Erich Dietz hat in seinem GRINDAHA-Artikel „Der Reitzeberg“ die Gründung des ROTEN Fußballvereins auf 1920 datiert. Aber in diesem Jahr wurde nur der Fußballverein „Blau-Weiß“ gegründet. Der Verein, in dem um 1927/28 eine zweite Mittel-Gründauer Fußballmannschaft aufgebaut wurde war der SOLIDARITÄTS-Radsportverein. Der wurde bereits vor dem 1. Weltkrieg -wie der in LANGENSELBOLD & in BREITENBORN vor 1914 für nicht nur Radsportarten gegründet.

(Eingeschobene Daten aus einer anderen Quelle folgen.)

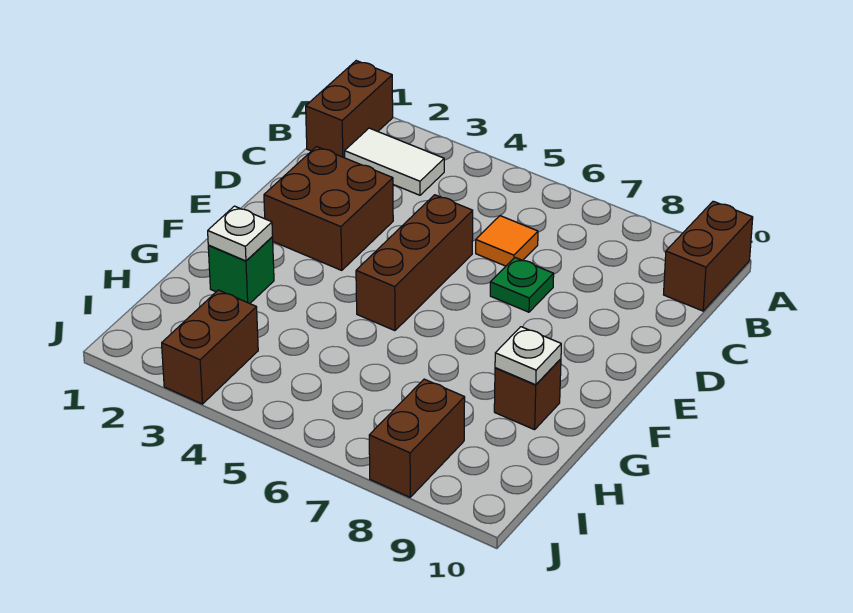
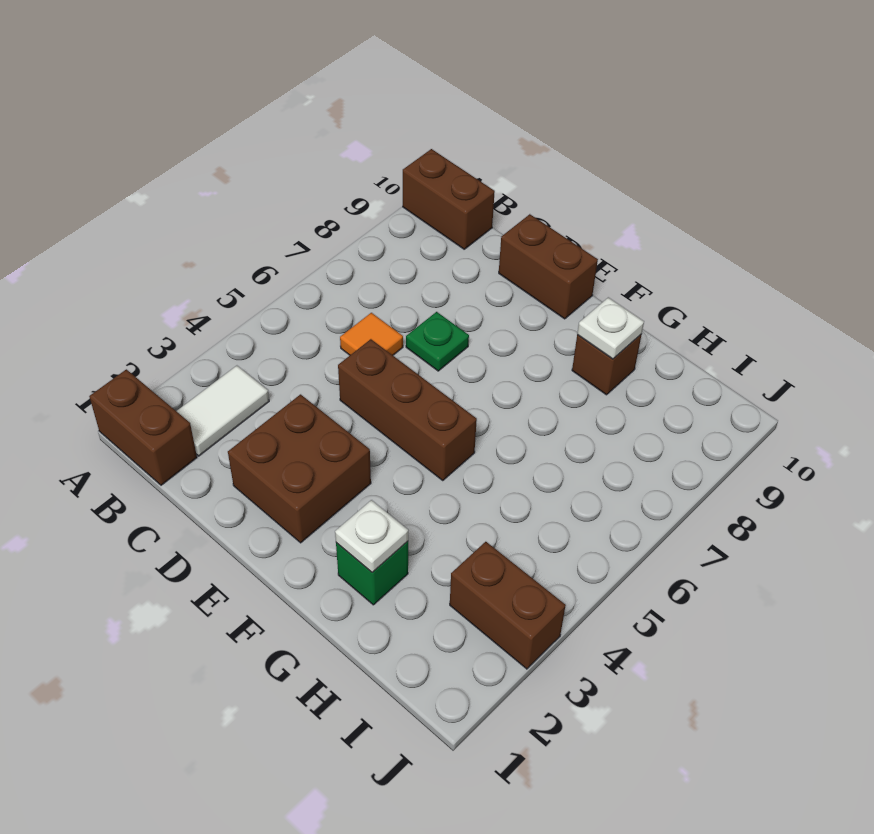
brown 1x2 brick [369,379,465,497] -> brown 1x2 brick moved to [499,214,598,319]

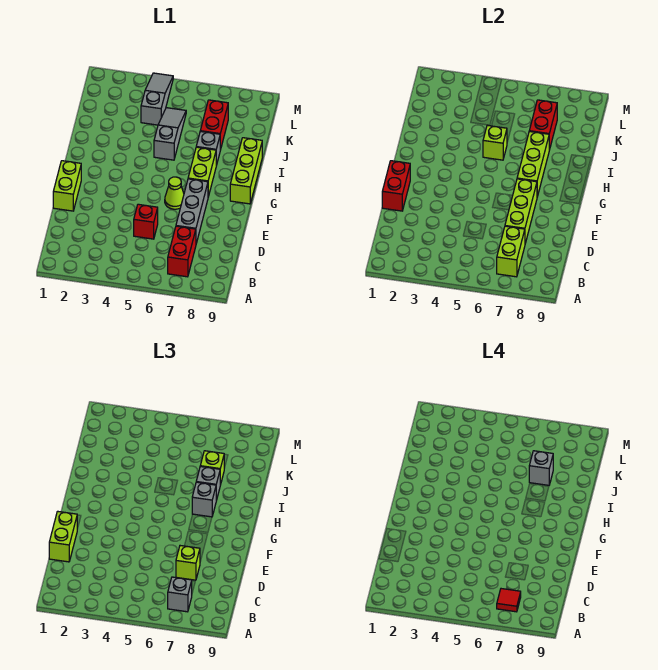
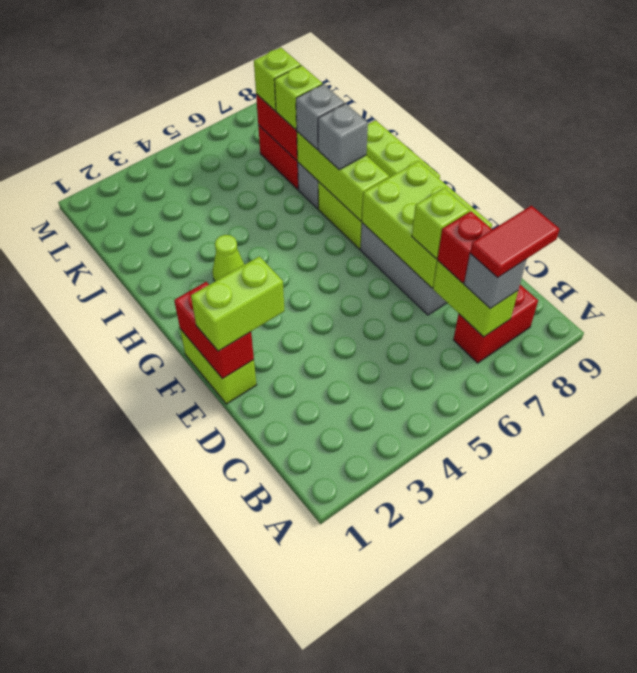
red 1x2 brick [168,226,196,277] -> red 1x2 brick turned to [454,285,538,363]
red 1x1 tile [497,589,521,612] -> red 1x2 tile [470,206,560,278]
lime 1x2 brick [49,511,77,562] -> lime 1x2 brick turned to [191,256,285,351]
red 1x1 brick [134,204,158,239] -> red 1x1 brick moved to [438,211,492,283]
lime 1x3 brick [505,179,537,243] -> lime 2x3 brick [362,161,492,288]
lime 1x1 cone [165,177,184,209] -> lime 1x1 cone moved to [212,235,244,281]
grey 1x3 slope [154,108,186,160] -> none
lime 1x1 brick [483,125,507,160] -> lime 1x1 brick moved to [254,48,301,111]
grey 1x1 brick [529,451,553,485] -> none
grey 1x3 slope [141,73,173,125] -> none

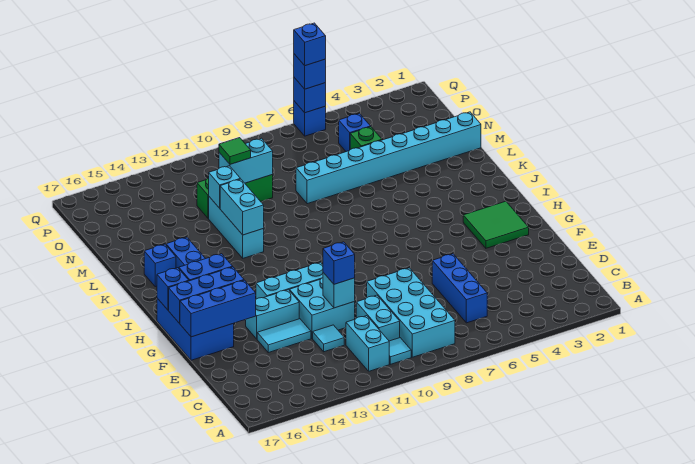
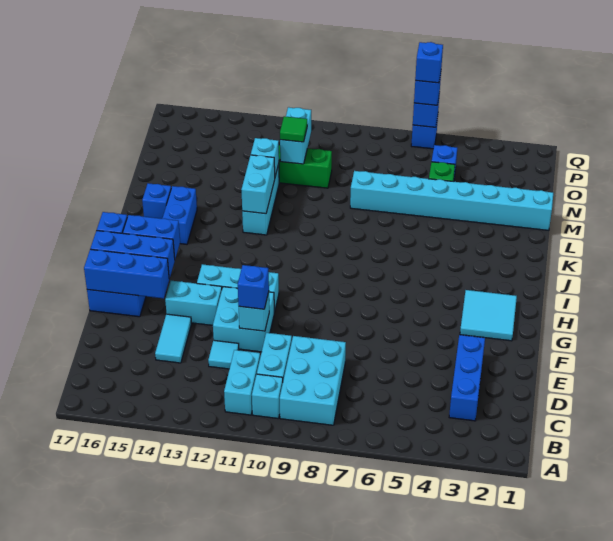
cyan 2x4 brick [367,268,455,357] -> cyan 2x3 brick [280,336,346,425]
cyan 1x1 tile [389,338,411,364] -> cyan 1x1 brick [252,374,283,418]
blue 1x3 brick [432,254,487,323] -> blue 1x3 brick moved to [449,335,485,421]
cyan 1x2 tile [257,319,311,353] -> cyan 1x2 tile turned to [155,314,192,363]
green 2x2 tile [463,201,529,248] -> cyan 2x2 tile [460,290,517,341]
cyan 1x2 brick [219,138,273,183] -> cyan 1x2 brick turned to [280,107,311,164]

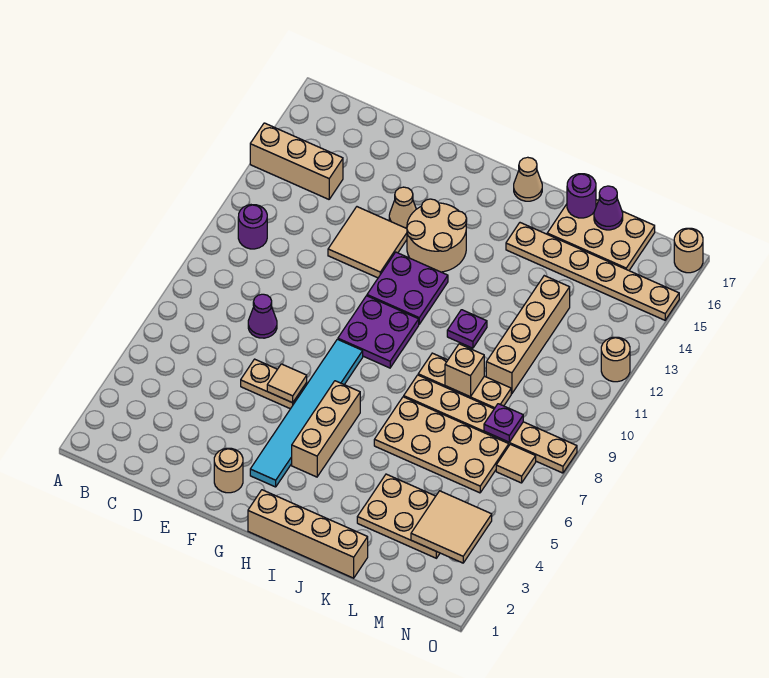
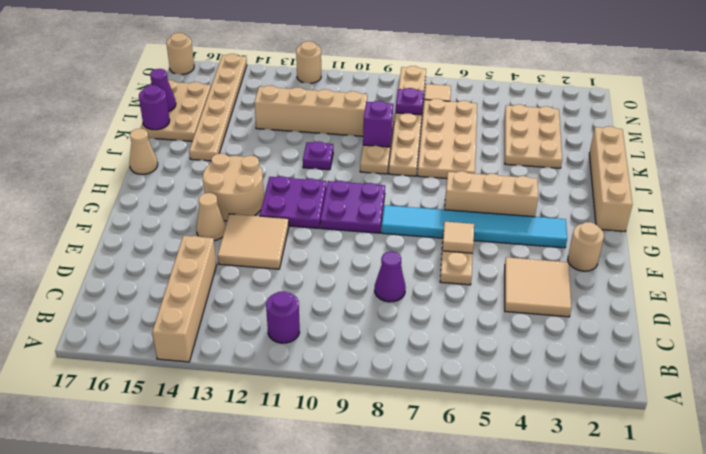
tan 1x3 brick [250,123,343,199] -> tan 1x4 brick [152,236,217,362]
tan 1x1 brick [445,344,484,397] -> purple 1x1 brick [363,101,393,147]
tan 2x2 tile [411,491,492,563] -> tan 2x2 tile moved to [505,257,571,317]

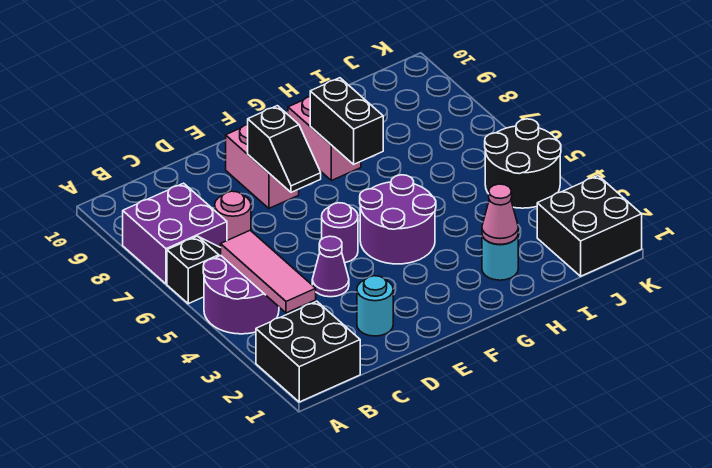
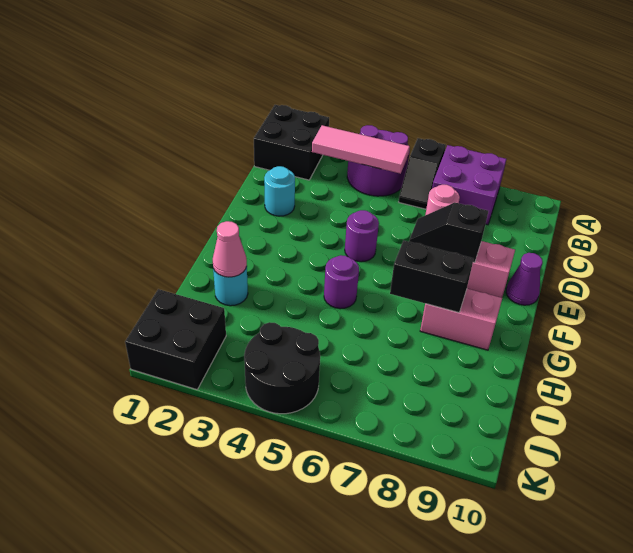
purple 1x1 cone [312,236,349,297] -> purple 1x1 cone moved to [506,253,543,305]
purple 2x2 round brick [360,175,436,264] -> purple 1x1 round brick [324,255,359,309]

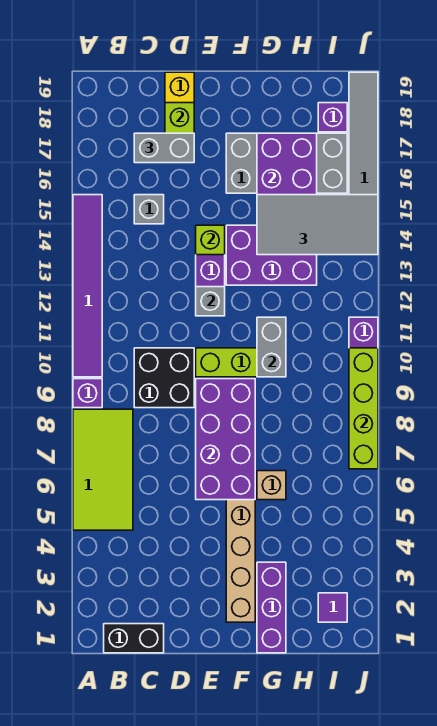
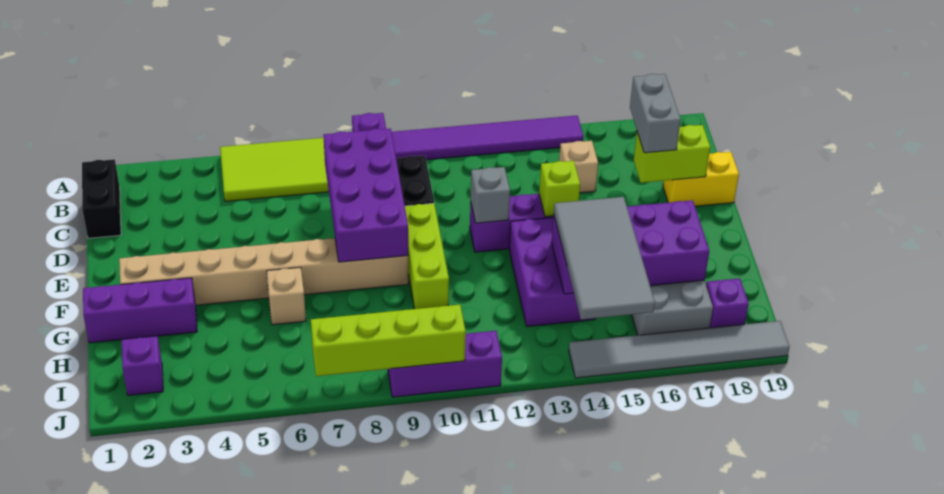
grey 1x1 brick [134,195,164,224] -> tan 1x1 brick [559,141,598,193]
purple 2x4 brick [196,379,255,500] -> purple 2x4 brick turned to [323,129,408,262]
grey 1x2 brick [257,317,286,377] -> none
purple 1x1 tile [318,593,347,622] -> purple 1x1 brick [122,336,163,395]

Ab 1928 gab es in Mittel-Gründau dann zwei fast gleichstarke Fußball-Mannschaften. Beide spielten aber in verschiedenen Verbänden: die meist kommunistisch-links-sozialdemokratisch organisierten SOLIDARITÄTS-Rotsport-Fußballer im reichsweiten SOLIDARITÄTSVERBAND und die eher rechts-sozialdemokratischen Blau-Weißen im eher bürgerlichen Deutschen-Fußball-Bund. Auch der Blau-Weiß wurde von den Nazis aufgelöst. Ob die Blau-Weißen und die Rotsportler dann in Zuchthäusern und KZs zusammen Fußball gespielt haben? Mit hoher Wahrscheinlichkeit, wenn sie nicht vorher zu Tode gefoltert wurden. Tatsächlich haben aber zwei Rotsportler im Strafbataillon 999 zwischen den oft tödlichen Brückenkopf-Einsätzen von 1942 bis 1944 in Griechenland, Albanien, Jugoslawien Parteigrenzen überwindende Fußballturniere organisiert: Wilhelm Pfannmüller und einer seiner Brüder:
Die nächste Nachlese wird sich mit der zweiten 800 Jahre Festschrift GRINDAHA-Sonderheft 7 des konkurrierenden „Geschichtsvereins Gründau“ befassen, unter dem Titel: „Kann man die Judenverfolgung beschreiben, ohne die Täter zu nennen?“
ich bin völlig begeistert von diesem Artikel! Ein riesige und hervorragende Arbeit! Hoffentlich findet sie große Verbreitung! Gratulation und Grüße!